SE PUBLICA POR PRIMERA VEZ UN VOLUMEN CON LA OBRA LITERARIA DEL SACERDOTE HUGO MUJICA

“Poesía para escuchar y no para ser leída”

Religioso, mundano, escritor, ex hippie y ex artista plástico, Hugo Mujica acaba de publicar su Poesía completa. En su obra, influida por la experiencia en el monasterio trapense, priman el silencio y la brevedad.

 Por Silvina Friera

El piso de 103 años parece estar blindado contra los ruidos molestos. El departamento –sobre la calle Libertad, casi en la esquina con Posadas– podría ser la prolongación natural del Monasterio de la Orden Trapense, donde el poeta y sacerdote Hugo Mujica vivió siete años en el más estricto de los silencios. Pero este hombre que se define a sí mismo por su gusto por lo fronterizo –es cura, pero lleva una vida mundana; es mundano, pero creyente– fue artista plástico, hi- ppie y discípulo de Allen Ginsberg en la década del ’60, en Nueva York. Su relación con la escritura poética empezó cuando entró en la vida monástica.

“El acto creador y el acto religioso tienen que ver con el misterio de que en algún momento yo no era y de repente aparecí y ese aparecer fue recibirme como alguien que podía escuchar”, dice Mujica a Página/12. “Ahí está la pasión por tratar de llegar a lo más desnudo que se puede llegar, que es ese misterio de ser llamado antes de estar. La creatividad es jugar con ese vacío donde hay nada, pero uno apuesta a que algo va a aparecer. Religioso implica religarse con ese momento, por algo todas las mitologías empiezan con que dios crea, lo más original es crear”. La publicación de su Poesía completa, 1983-2004 (Seix Barral), es la excusa a partir de la que el poeta y sacerdote se refiere a sus elecciones estéticas, el silencio, la brevedad, lo esencial, y en la que sugiere que el celibato debería ser optativo.

–¿Cómo se llevan el poeta y el sacerdote?

–No me parece que sean vocaciones incompatibles. La vocación sacerdotal tiene que ver prácticamente con la palabra, sobre todo en el cristianismo que comienza diciendo que la palabra se hizo carne. La idea del verbo, la palabra, la gran tradición occidental de la escritura, de la hermenéutica, viene de una raíz religiosa. Esta idea de que la palabra se abre al sentido es algo que comparten tanto la literatura y el pensamiento como la religión.
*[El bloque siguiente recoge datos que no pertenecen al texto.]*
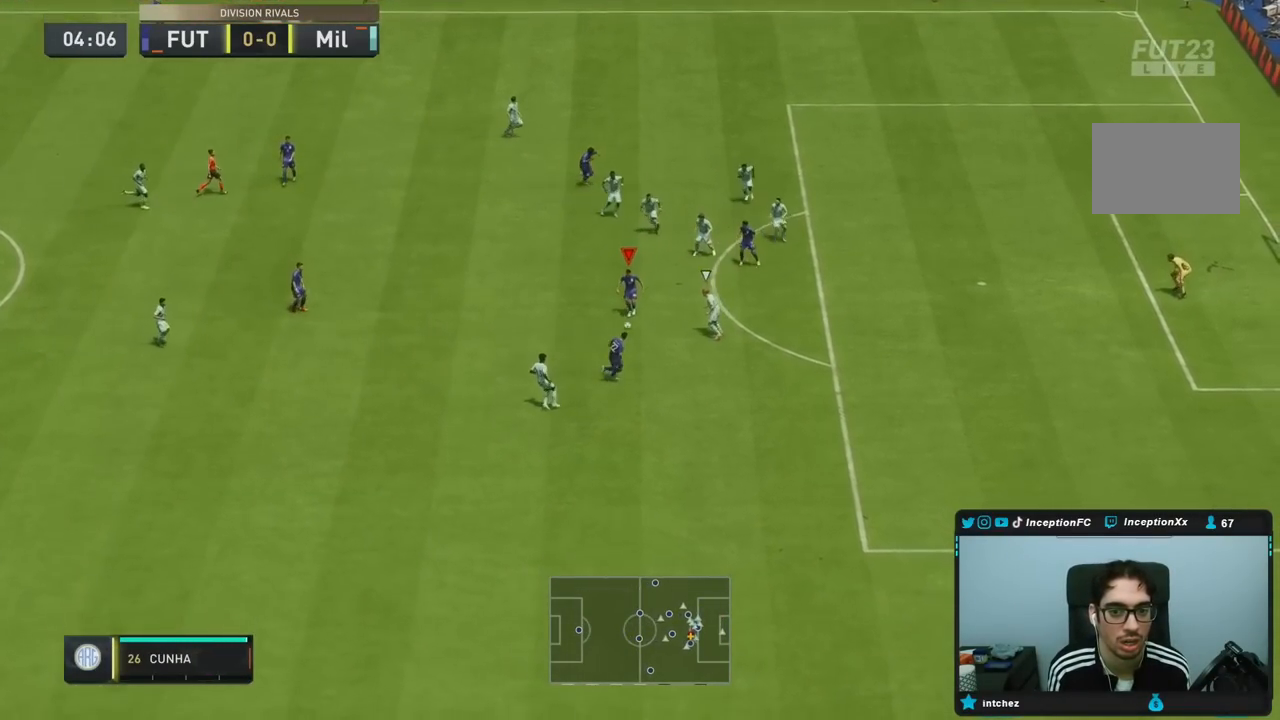
{"buttons": [], "left_stick": "down-left", "right_stick": "center", "events": [[117, "left_stick", "center"], [217, "left_stick", "down-left"]]}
Hay un lugar todavía donde no se separan las cosas y en ese lugar no hay contradicción sino enriquecimiento. La diferencia enriquece, no se contrapone.

–¿Por qué en sus poemas aparece dios escrito con minúscula?

–Mi poesía no tiene nada que ver con la religiosidad en el sentido de lo explícito, con el discurso y con la simbólica religiosa. Dios con minúscula implica un dios desnudo de poder. El hombre tiende a divinizarse para elevarse y dios es dios por la aceptación absoluta de lo humano; en todo caso sería para aceptar el abismo humano y no la altura divina.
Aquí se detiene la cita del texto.